[TASK ITEM]: Look for "being" in every line of the listing. Copy the lines that have it.

[RECORDS TO USE]:
────────────────────────────────────────

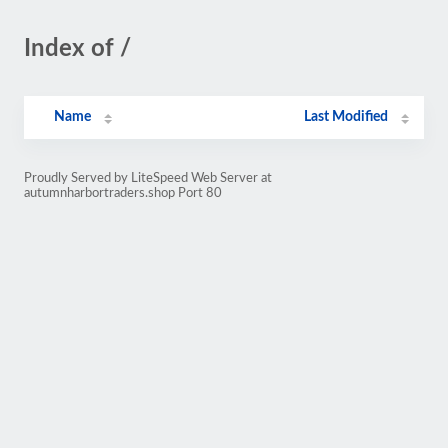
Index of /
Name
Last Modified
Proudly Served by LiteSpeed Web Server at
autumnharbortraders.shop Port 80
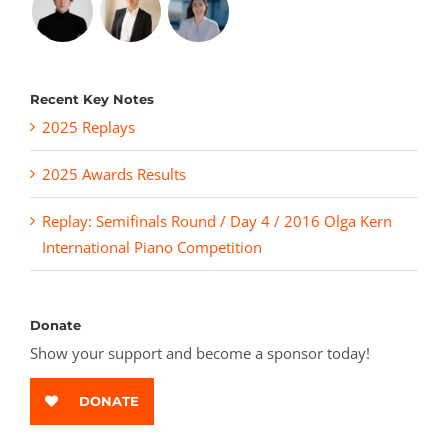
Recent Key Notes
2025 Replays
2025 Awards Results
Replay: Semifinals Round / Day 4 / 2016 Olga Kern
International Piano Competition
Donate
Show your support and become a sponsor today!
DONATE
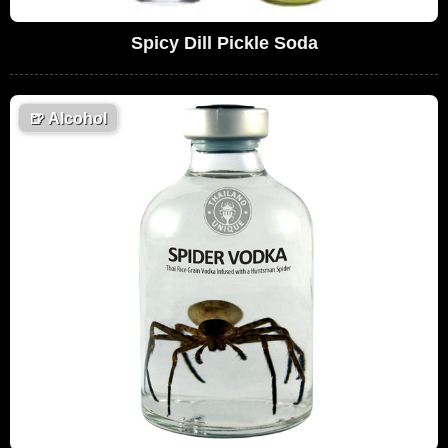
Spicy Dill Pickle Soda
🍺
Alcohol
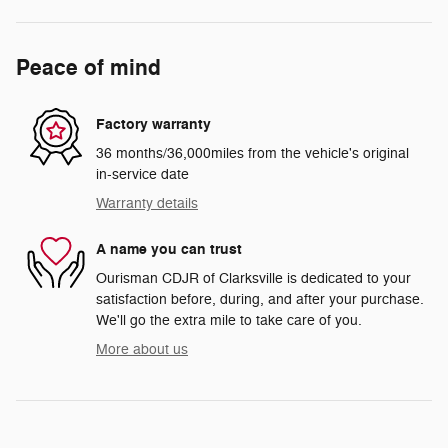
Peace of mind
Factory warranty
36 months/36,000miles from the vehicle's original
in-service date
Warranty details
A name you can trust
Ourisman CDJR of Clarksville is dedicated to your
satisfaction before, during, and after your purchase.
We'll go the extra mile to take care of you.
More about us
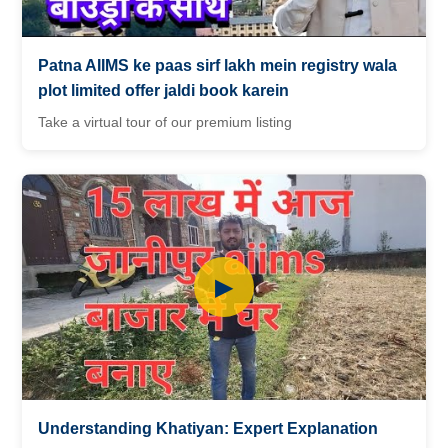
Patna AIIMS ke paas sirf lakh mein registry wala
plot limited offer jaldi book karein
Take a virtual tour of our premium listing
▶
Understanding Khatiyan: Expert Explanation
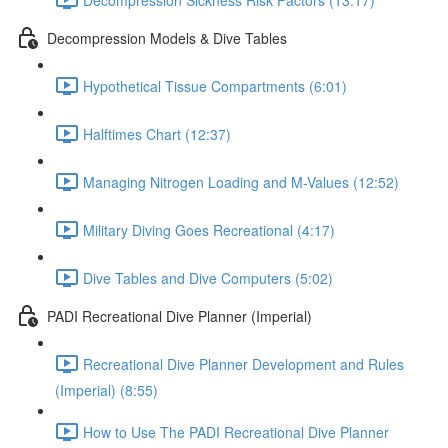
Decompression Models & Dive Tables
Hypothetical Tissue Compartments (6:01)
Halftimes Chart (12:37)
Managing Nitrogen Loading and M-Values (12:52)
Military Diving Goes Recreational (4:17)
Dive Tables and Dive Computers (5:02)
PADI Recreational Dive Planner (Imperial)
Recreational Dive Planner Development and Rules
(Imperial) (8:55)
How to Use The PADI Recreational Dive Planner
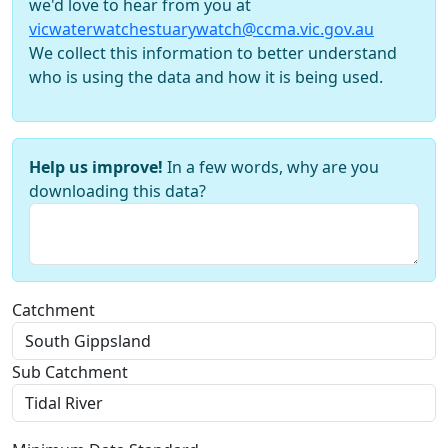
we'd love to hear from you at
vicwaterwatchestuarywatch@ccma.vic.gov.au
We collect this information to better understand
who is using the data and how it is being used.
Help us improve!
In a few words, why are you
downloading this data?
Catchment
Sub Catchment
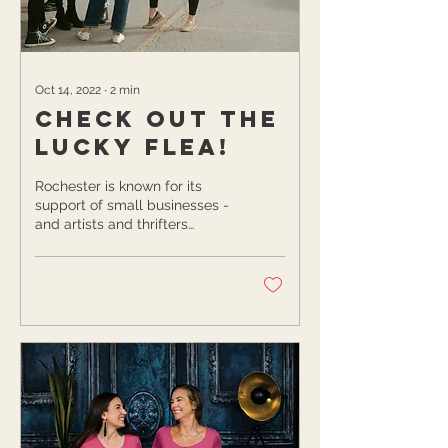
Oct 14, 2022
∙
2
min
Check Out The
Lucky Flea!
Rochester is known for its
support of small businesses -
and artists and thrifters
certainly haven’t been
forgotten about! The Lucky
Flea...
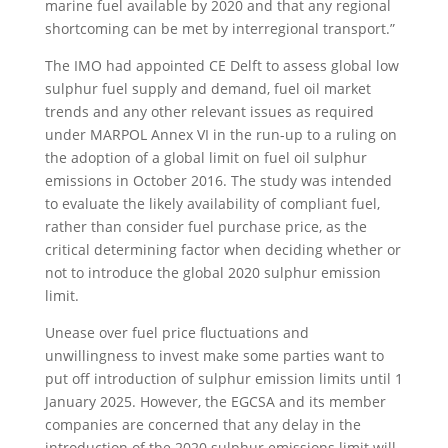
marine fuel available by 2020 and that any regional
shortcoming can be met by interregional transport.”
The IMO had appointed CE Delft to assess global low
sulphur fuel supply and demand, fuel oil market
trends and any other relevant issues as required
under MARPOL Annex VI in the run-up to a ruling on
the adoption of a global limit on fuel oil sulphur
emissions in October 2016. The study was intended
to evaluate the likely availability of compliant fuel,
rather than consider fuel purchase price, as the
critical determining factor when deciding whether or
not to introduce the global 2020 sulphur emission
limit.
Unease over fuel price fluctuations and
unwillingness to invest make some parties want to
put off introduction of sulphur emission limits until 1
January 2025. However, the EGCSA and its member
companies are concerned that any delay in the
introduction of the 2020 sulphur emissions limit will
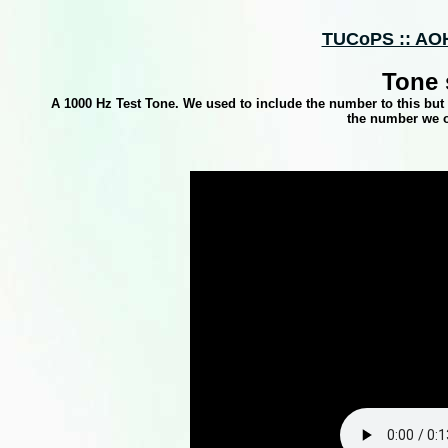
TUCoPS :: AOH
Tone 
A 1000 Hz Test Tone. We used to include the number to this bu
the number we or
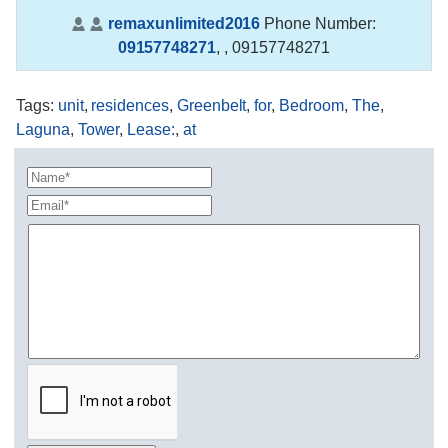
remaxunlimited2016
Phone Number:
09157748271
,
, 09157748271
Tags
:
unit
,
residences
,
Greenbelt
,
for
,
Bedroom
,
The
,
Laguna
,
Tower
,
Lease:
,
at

────────────────────────────────────────

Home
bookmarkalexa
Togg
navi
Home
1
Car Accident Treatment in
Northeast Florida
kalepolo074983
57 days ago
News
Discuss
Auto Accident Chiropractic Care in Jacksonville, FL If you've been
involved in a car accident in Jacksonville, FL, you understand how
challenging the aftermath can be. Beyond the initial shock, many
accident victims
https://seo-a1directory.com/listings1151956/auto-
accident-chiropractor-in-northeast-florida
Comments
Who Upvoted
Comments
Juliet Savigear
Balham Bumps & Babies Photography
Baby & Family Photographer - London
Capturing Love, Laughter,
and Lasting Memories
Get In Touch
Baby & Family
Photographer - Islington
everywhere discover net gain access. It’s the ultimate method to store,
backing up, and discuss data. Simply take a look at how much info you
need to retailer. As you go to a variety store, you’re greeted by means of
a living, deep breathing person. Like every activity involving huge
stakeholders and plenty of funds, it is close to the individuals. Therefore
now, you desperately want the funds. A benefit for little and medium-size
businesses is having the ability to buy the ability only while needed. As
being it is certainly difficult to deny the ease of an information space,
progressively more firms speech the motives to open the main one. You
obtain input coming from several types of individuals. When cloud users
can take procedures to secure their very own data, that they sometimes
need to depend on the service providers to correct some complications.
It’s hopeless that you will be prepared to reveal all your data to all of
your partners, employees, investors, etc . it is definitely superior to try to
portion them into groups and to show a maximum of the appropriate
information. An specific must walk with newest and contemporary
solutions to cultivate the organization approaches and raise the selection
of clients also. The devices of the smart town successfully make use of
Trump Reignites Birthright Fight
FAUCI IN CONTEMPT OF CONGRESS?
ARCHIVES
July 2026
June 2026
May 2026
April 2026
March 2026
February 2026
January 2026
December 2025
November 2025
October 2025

────────────────────────────────────────

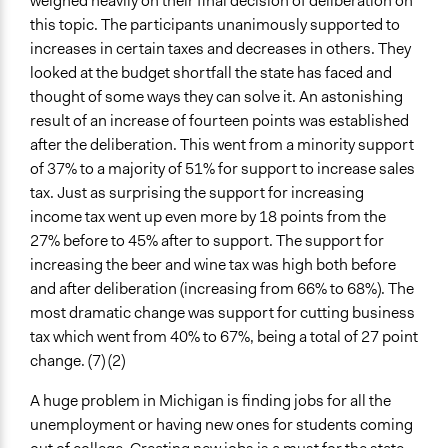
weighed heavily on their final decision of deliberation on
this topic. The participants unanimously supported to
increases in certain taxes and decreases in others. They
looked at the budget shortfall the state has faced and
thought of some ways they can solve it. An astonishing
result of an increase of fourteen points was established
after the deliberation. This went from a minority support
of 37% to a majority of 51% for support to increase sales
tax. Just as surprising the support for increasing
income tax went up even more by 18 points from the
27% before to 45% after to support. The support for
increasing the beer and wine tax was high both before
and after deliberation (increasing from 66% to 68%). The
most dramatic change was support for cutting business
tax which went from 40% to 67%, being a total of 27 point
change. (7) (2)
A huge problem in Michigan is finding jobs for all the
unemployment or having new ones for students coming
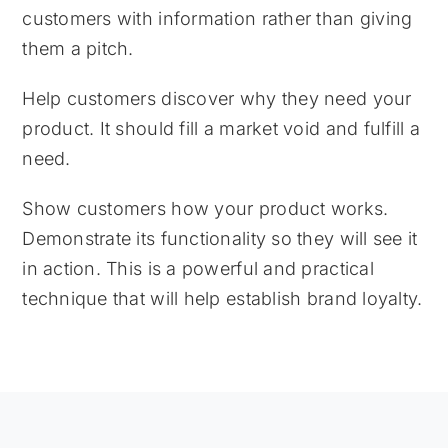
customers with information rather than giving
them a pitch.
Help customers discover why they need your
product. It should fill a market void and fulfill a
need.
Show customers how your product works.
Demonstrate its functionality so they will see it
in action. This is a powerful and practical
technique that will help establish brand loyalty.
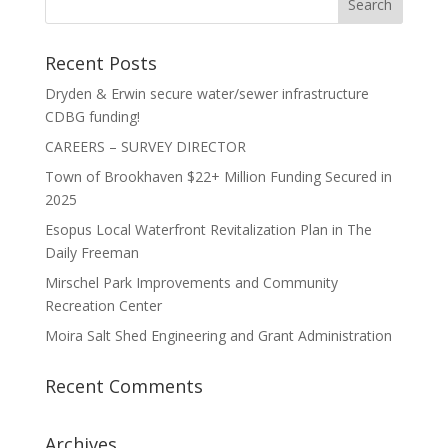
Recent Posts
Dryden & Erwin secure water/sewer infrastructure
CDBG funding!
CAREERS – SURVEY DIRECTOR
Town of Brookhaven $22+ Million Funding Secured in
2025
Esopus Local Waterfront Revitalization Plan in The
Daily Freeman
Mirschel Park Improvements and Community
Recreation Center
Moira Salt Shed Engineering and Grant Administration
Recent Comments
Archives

────────────────────────────────────────

[TASK ANSWER]:
who is using the data and how it is being used.
being it is certainly difficult to deny the ease of an information space,
tax which went from 40% to 67%, being a total of 27 point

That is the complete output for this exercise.